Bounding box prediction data
=== Begin Enclosure ===

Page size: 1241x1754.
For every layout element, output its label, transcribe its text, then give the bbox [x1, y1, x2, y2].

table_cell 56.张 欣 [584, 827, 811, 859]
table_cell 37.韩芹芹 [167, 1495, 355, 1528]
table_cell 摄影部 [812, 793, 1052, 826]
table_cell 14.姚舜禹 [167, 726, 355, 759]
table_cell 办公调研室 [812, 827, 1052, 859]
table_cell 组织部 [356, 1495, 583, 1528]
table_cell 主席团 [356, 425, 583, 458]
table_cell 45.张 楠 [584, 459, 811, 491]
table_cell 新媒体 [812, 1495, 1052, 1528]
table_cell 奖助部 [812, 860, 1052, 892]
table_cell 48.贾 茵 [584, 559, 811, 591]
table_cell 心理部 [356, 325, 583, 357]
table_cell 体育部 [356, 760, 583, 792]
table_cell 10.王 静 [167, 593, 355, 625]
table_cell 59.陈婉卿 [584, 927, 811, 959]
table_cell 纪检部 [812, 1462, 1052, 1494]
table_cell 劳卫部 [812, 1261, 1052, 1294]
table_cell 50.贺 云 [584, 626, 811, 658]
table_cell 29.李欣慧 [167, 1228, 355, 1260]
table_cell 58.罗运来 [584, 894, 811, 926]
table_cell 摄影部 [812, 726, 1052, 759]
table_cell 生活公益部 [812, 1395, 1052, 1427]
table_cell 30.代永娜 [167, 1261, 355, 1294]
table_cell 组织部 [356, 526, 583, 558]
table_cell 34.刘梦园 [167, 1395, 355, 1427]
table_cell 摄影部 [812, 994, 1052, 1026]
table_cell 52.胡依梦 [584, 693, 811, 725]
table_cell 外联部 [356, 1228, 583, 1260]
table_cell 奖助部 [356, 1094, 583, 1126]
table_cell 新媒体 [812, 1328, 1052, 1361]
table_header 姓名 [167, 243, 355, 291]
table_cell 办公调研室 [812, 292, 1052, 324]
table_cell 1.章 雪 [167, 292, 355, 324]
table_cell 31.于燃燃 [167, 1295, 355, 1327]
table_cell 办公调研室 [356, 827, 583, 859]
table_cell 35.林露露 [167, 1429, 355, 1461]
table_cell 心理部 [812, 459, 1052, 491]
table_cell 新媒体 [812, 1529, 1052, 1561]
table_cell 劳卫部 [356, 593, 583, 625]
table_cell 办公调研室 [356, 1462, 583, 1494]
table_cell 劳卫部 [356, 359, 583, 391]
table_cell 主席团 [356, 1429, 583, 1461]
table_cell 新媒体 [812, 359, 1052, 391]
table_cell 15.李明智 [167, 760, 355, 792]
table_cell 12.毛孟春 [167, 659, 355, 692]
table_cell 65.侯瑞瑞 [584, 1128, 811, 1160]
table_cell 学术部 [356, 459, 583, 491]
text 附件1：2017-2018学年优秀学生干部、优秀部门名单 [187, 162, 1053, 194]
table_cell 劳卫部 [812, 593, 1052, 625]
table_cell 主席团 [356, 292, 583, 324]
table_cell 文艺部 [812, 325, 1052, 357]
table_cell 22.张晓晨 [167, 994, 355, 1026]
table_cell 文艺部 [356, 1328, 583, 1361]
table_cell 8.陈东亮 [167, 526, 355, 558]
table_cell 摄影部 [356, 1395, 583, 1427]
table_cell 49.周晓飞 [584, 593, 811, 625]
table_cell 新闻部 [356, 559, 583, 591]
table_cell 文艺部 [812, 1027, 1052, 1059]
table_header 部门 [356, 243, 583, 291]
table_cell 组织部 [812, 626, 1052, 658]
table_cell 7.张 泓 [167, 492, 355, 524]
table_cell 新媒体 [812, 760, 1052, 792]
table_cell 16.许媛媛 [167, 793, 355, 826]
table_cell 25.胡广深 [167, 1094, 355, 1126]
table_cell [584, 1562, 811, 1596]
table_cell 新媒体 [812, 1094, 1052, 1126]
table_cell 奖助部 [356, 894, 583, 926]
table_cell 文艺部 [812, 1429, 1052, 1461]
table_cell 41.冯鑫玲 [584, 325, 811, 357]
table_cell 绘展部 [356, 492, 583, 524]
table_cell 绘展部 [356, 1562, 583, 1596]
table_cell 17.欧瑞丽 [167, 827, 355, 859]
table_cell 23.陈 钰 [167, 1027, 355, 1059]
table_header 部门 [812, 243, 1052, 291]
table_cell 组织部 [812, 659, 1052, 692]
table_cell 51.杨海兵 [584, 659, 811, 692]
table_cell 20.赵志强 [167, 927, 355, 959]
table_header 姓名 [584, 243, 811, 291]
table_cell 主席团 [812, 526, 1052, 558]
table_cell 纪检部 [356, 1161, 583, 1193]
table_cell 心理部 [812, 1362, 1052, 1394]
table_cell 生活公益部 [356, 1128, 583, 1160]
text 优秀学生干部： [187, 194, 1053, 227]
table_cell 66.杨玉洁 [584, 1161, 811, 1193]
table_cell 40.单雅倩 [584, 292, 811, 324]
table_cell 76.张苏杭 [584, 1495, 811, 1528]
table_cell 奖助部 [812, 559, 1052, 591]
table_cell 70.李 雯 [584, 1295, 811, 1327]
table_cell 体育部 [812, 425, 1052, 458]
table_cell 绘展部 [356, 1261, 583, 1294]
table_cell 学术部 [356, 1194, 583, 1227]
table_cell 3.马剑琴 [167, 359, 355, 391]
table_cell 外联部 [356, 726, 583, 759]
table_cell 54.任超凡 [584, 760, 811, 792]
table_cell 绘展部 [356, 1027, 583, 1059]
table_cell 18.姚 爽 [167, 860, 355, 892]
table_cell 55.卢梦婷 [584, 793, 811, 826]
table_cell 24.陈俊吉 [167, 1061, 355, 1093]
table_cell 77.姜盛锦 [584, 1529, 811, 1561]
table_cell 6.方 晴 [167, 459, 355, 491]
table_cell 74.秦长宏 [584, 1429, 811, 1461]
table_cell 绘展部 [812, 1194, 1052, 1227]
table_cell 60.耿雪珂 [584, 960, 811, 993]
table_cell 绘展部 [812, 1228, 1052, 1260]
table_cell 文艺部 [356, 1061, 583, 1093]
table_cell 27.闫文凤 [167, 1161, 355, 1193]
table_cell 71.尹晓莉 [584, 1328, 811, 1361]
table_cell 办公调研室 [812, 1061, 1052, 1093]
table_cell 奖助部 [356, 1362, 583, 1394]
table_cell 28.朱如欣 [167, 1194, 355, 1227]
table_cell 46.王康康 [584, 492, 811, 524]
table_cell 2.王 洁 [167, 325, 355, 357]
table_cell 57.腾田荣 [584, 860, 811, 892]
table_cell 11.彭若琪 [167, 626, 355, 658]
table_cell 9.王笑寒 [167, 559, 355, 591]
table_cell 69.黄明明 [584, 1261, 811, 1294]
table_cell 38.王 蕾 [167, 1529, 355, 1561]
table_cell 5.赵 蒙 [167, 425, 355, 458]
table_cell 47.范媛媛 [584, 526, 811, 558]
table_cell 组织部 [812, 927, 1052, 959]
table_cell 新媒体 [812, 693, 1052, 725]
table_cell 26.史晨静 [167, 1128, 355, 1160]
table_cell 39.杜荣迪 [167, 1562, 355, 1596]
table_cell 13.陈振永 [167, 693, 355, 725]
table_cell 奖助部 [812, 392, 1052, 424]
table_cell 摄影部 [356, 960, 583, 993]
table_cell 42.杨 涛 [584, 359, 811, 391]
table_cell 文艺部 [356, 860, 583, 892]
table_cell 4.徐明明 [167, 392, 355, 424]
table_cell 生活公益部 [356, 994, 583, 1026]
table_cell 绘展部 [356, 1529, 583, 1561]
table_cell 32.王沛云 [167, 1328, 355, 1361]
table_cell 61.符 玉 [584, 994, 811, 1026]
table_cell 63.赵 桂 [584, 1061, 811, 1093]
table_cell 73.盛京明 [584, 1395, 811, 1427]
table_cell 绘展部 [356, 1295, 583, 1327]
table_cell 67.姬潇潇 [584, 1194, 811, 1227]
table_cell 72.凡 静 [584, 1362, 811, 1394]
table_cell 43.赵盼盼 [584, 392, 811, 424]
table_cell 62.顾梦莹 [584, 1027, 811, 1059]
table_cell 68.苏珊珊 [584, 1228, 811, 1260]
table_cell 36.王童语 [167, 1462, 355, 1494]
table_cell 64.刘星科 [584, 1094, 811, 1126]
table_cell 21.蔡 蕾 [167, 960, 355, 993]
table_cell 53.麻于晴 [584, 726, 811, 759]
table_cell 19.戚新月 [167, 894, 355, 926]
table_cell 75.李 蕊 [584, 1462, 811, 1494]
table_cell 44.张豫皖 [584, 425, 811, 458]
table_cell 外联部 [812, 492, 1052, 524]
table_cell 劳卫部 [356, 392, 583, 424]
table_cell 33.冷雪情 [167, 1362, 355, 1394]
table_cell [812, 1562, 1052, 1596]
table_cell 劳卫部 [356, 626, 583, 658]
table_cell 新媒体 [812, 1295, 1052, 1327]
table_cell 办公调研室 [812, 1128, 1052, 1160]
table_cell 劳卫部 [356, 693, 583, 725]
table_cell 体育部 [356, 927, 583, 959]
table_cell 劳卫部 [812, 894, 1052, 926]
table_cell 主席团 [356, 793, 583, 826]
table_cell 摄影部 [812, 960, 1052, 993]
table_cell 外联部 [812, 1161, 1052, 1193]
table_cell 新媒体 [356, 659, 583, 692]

=== End Enclosure ===

Return only the lines of the records in which the string "text" appears.

For every layout element, output its label, transcribe its text, then give the bbox [x1, y1, x2, y2].
text 附件1：2017-2018学年优秀学生干部、优秀部门名单 [187, 162, 1053, 194]
text 优秀学生干部： [187, 194, 1053, 227]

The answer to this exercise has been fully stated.